>>>>>

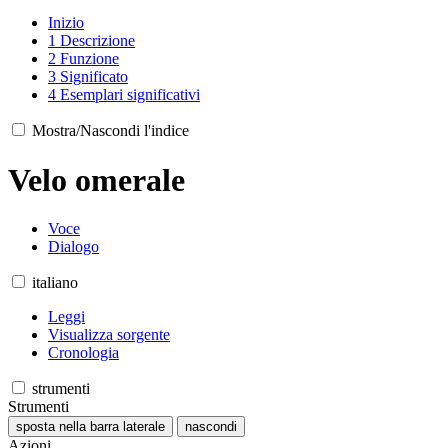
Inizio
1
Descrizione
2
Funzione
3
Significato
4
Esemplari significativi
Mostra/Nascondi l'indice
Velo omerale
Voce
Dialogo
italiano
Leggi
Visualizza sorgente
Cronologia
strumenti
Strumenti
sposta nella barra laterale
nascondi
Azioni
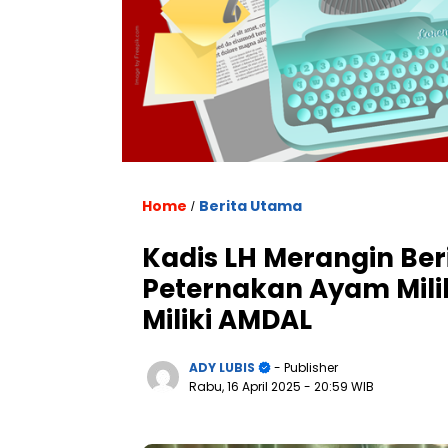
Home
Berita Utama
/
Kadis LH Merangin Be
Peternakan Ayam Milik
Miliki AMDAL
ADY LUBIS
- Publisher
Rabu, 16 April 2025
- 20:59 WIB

<<<<<
>>>>>

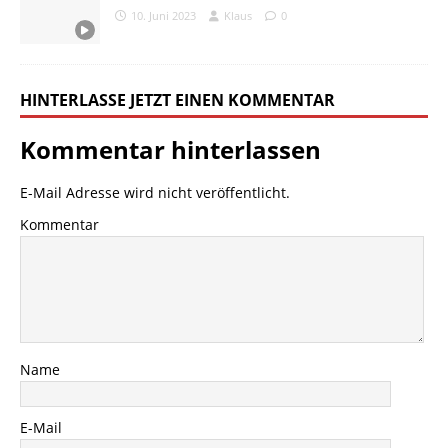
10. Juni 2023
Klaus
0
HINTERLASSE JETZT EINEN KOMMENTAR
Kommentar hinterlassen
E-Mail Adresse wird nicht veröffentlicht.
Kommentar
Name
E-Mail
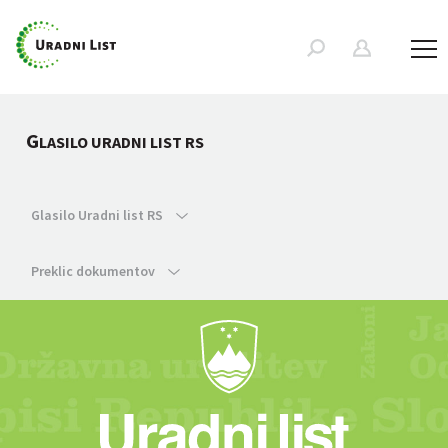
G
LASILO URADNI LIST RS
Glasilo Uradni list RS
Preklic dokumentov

<<<<<

Copy exactly the lines of the entries above from the one containing "10. Juni 2023" through the one containing "Preklic dokumentov". Both end lines count; pictures do not.

10. Juni 2023
Klaus
0
HINTERLASSE JETZT EINEN KOMMENTAR
Kommentar hinterlassen
E-Mail Adresse wird nicht veröffentlicht.
Kommentar
Name
E-Mail
G
LASILO URADNI LIST RS
Glasilo Uradni list RS
Preklic dokumentov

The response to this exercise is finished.